The diameter of the probe was 0.1 mm, similar to the diameter of the central retinal artery (Figure 2). It was advanced into the optic nerve head in a parallel direction to the optic nerve fiber, and was pressed directly upon the blood vessel wall, so it may cause little damage to the optic nerve. One day after operation, there was only slight staining at the operation sites on FFA, and most patients had an increased visual acuity during follow-up study (Figure 4). This indicated that the operation caused no or negligible damage to both the central retinal artery and the optic nerve. Only one patient developed central retinal vein occlusion 5 days after operation. This may be due to damage of the central retinal vein during the operation. As retinal circulation did not recover in this case during follow-up study, slow blood flow in the vein might gradually caused thrombus formation at the site of injury, and finally resulted in central retinal vein occlusion. This indicated that the operation had a potential risk of central retinal vein injury.

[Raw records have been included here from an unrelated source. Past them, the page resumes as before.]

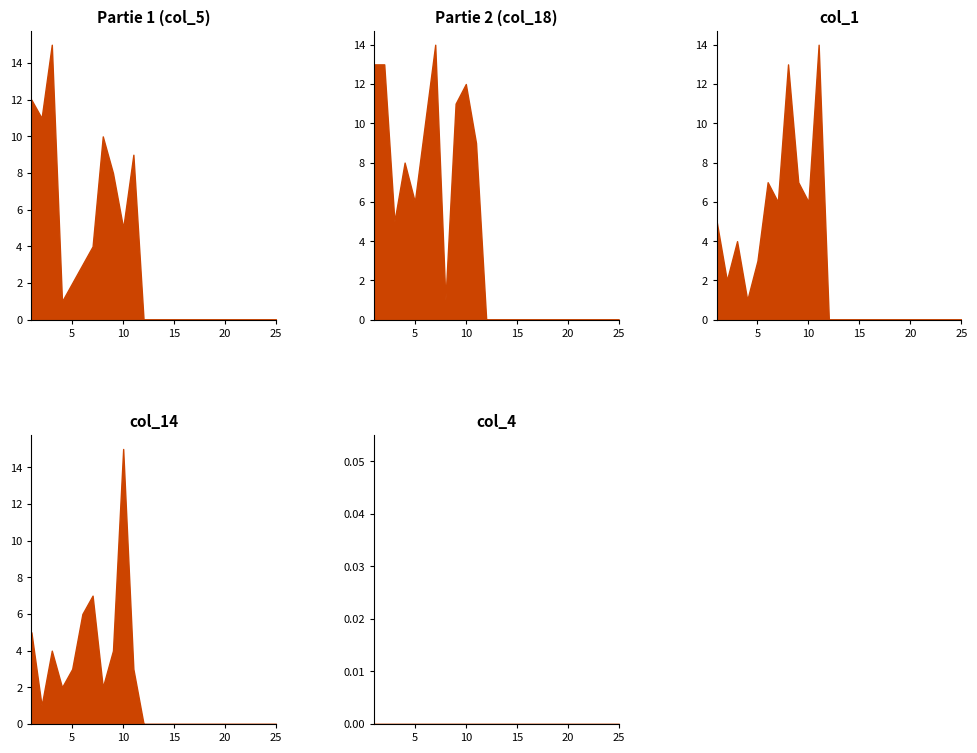

What is the sum of the col_1 values at 23 and 2?

2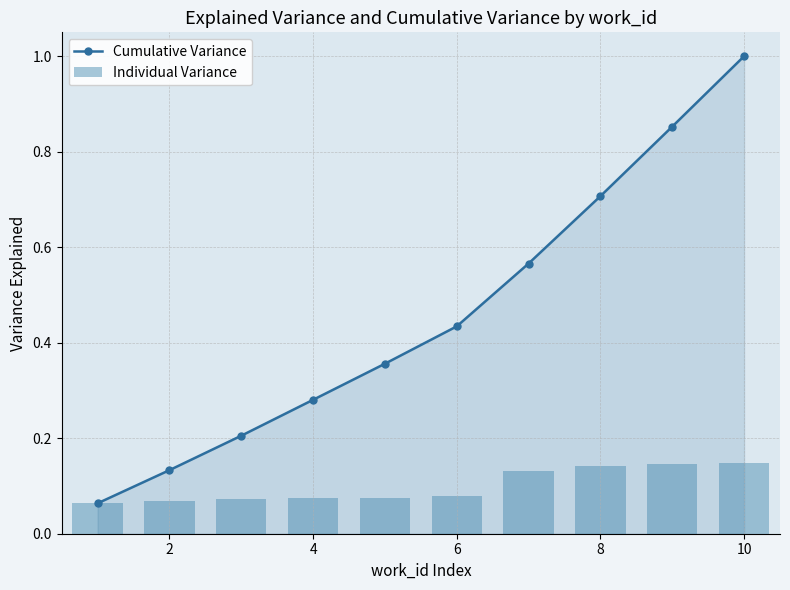

The value of Cumulative Variance at 8 is 0.7. True or false?

True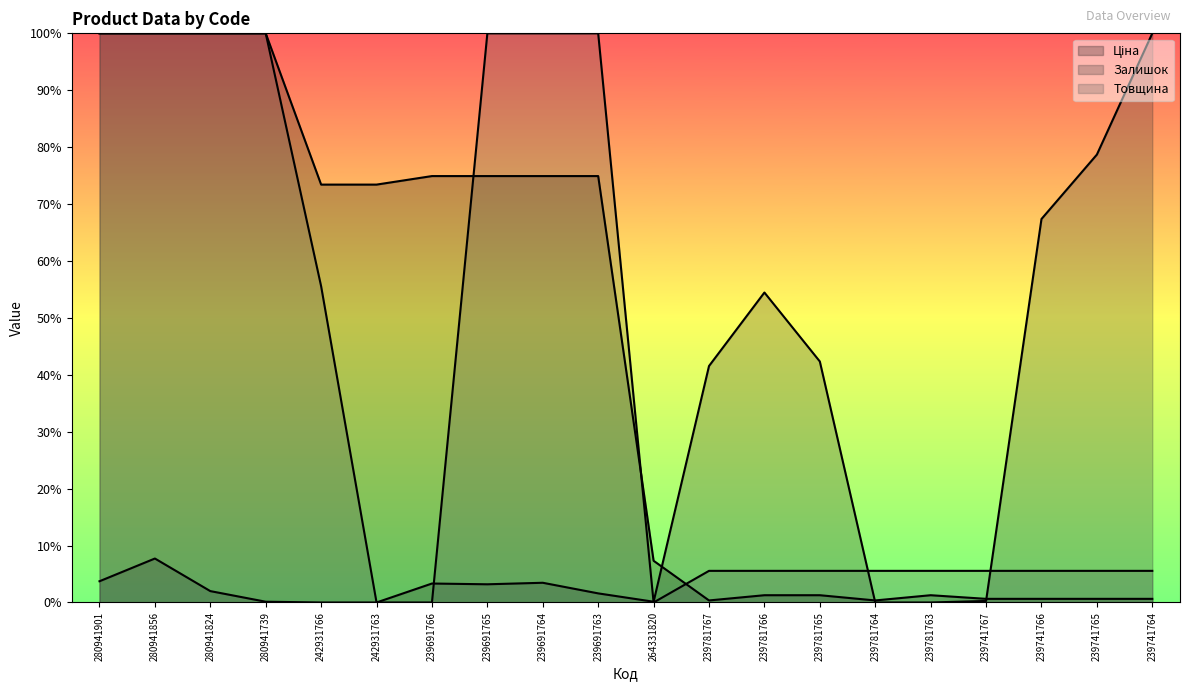

What are all the series names shown in the legend?

Ціна, Залишок, Товщина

Visual acuity improved by three or more lines in 6 out of 10 cases (60%). Forty percent of our patients had a final visual acuity of 20/200 or better (Table 1). The visual outcome was better than that of conservative forms of treatment or natural course of the disease.1 Our study showed that vitreous surgery with direct central retinal artery massage was relatively safe and may be effective in restoring blood circulation in patients with CRAO and improving the visual prognosis. Limitations of our study included: noncomparative nature, limited number of patients, and delayed treatment due to patient referral. A randomized controlled trial is necessary to prove the effectiveness of the treatment.